When the court broke for lunch the jury was removed and Steve Sadow wanted to know when was his turn? Judge Perry told him that due to the court and D.A. being hoodwinked (my words) by this group from the Bahamas that the normal order was going to be interrupted and he would get his (sadows ) shot later in the week or early next week. I only showed up as I thought I was going to see Sadow make some “jerk chicken.” No Sadow, get my car to the curb, I am leaving. I am still baffled about this translator thing…and the 9 people it took to get them here and the fact that one of them is looking for some “Do Re Mi” for a new place to stay when she gets back to the Bahamas…as my daddy once said, “it don’t hurt to ask.” I left as I was not going to go through anymore “Nannies” and the DAs useless attempts to hang the Stooges, it was not working and the jury also had the same pained look as many of us did…I am not going back till I am sure Sadow will be giving “the look.”
The prosecutor tried to get as much as she could from the “witness” in reference to many subjects, and much was heresay and not allowed. It was dam near all “Her Say” and even some “She Say”…will we ever know. There was much talked about the
“spoon,” and Quethlie went into some detail of finding the “spoon” and the “syringe” with blood in it and little cotton alcohol pads, “Kris asked for a spoon.” Judge Perry tried to have it explained to show how big the spoon was, “tea or soup”…once again, Judge Perry was not going to let this stuff into the world of the jury and again, go figure, what is going on here? Note: I have some very interesting first hand knowledge of this subject (spoons, needles, and dirty syringes) that was going to go into a book, this was all given to me as an example of how fascinating all of this could be! In our tell-all (I still have all my notes! just fascinating)

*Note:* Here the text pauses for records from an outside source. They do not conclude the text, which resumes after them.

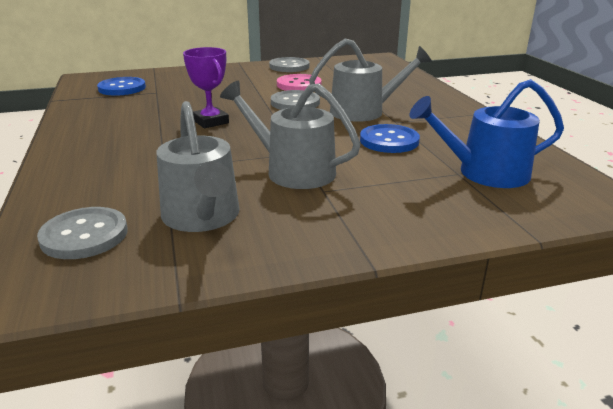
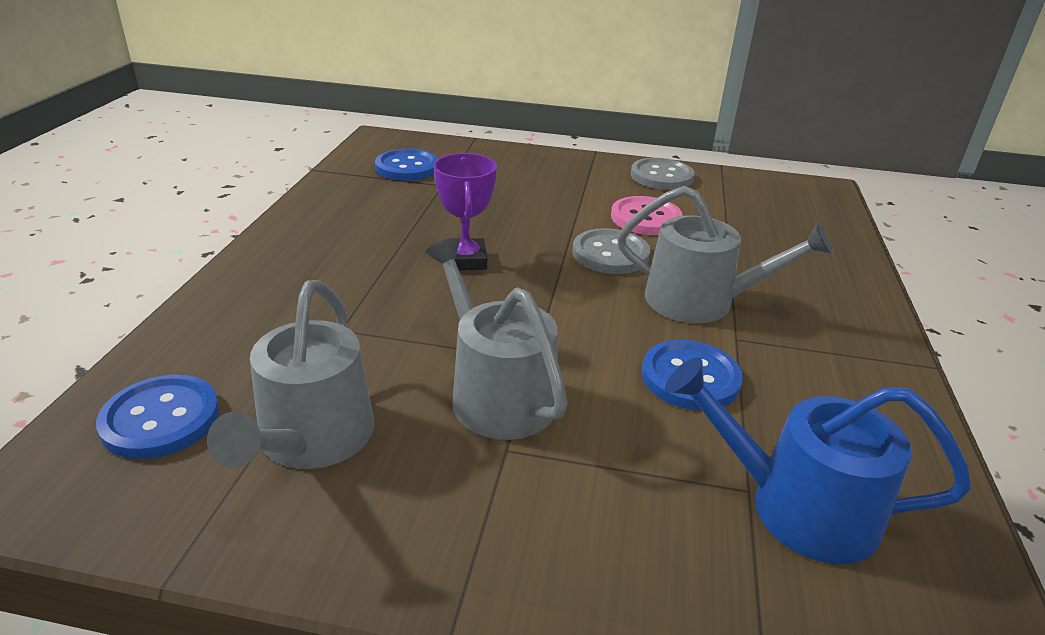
camera: 25 degrees right, 5 degrees up
(84, 235) = (161, 419): grey button -> blue button

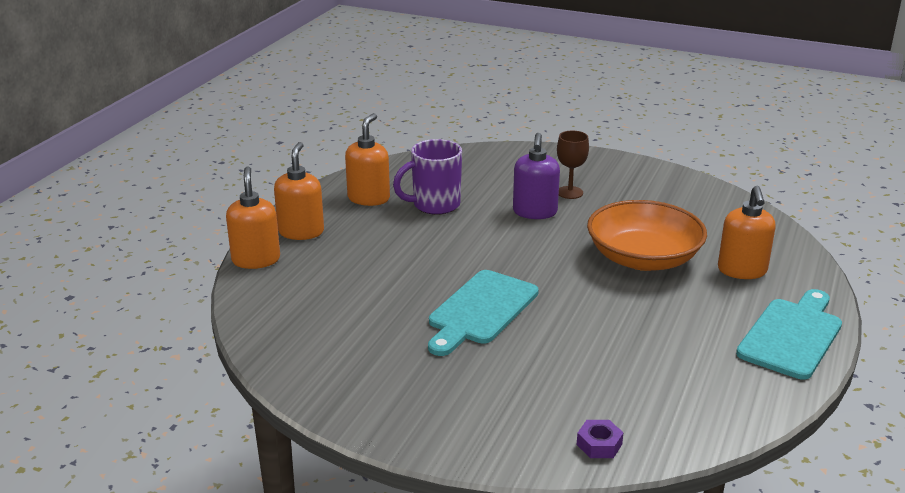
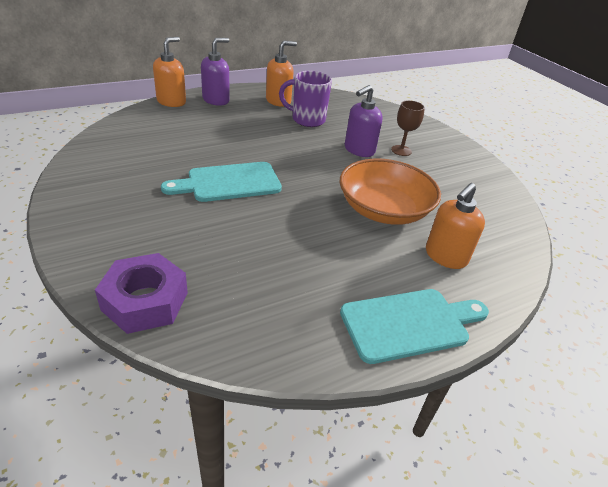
camera: 35 degrees right, 10 degrees up
(301, 232) = (216, 100): orange soap dispenser -> purple soap dispenser
(599, 444) = (145, 301): purple nut -> purple nut, size x2.11

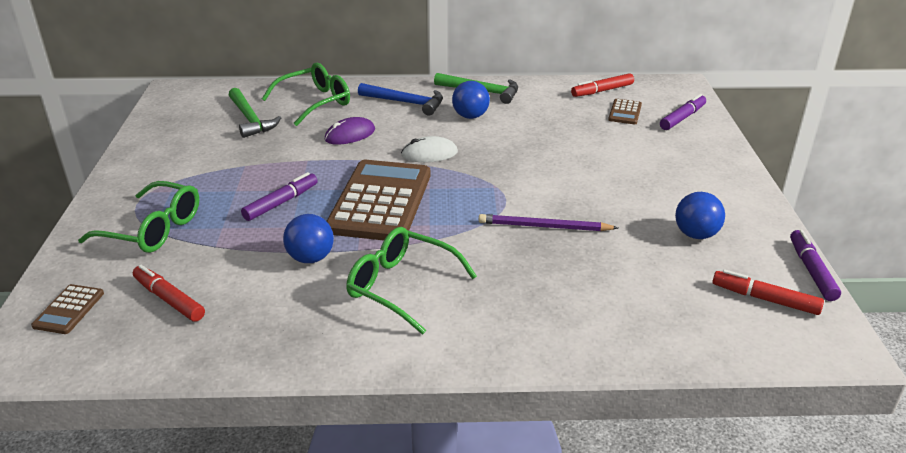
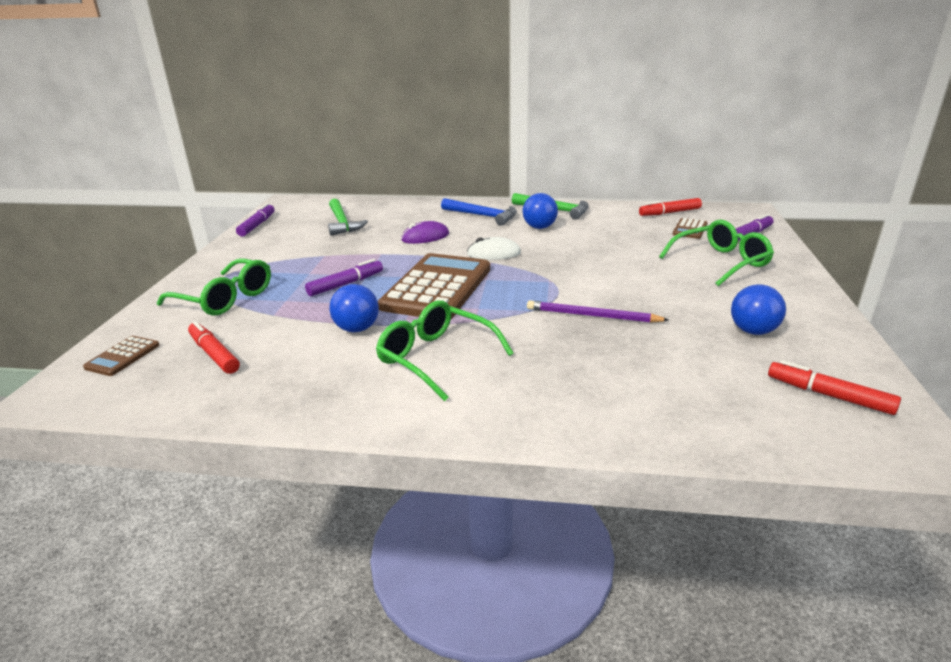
camera: 10 degrees right, 5 degrees down
(315, 102) = (402, 213): green glasses -> green glasses (721, 262)
(811, 271) = (885, 372): purple marker -> purple marker (257, 225)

The “Nanny” Q also went into detail about a meeting with “TV types” right after Daniel died to do a show or video about his “overdose.” As it appeared that a deal had been made and was all ready to go. All to perhaps make a buck! Until Anna caught on and again, it appeared that Anna was not having any part of it. And was very upset and Nanny Q stated, Anna Nicole Smith said, “I trusted you with my child and you killed him” this too was very dramatic and was said while the jury was not present in the courtroom. Oh, Nanny Q was doing a fine job, just lovely, only problem was that much was “Her Say” and most was not in response to the question asked by the prosecutor. Can we get rid of the translator? It is much clearer when Nanny Q speaks English.
Judge Perry was very clear that he was going to give this very qualified group of defense lawyers time to Right the Ship. Madam Prosecutor had to wonder if she had time to build a new ship, as the one she was standing on was on the rocks with two masts snapped at deck level and the sun was setting fast!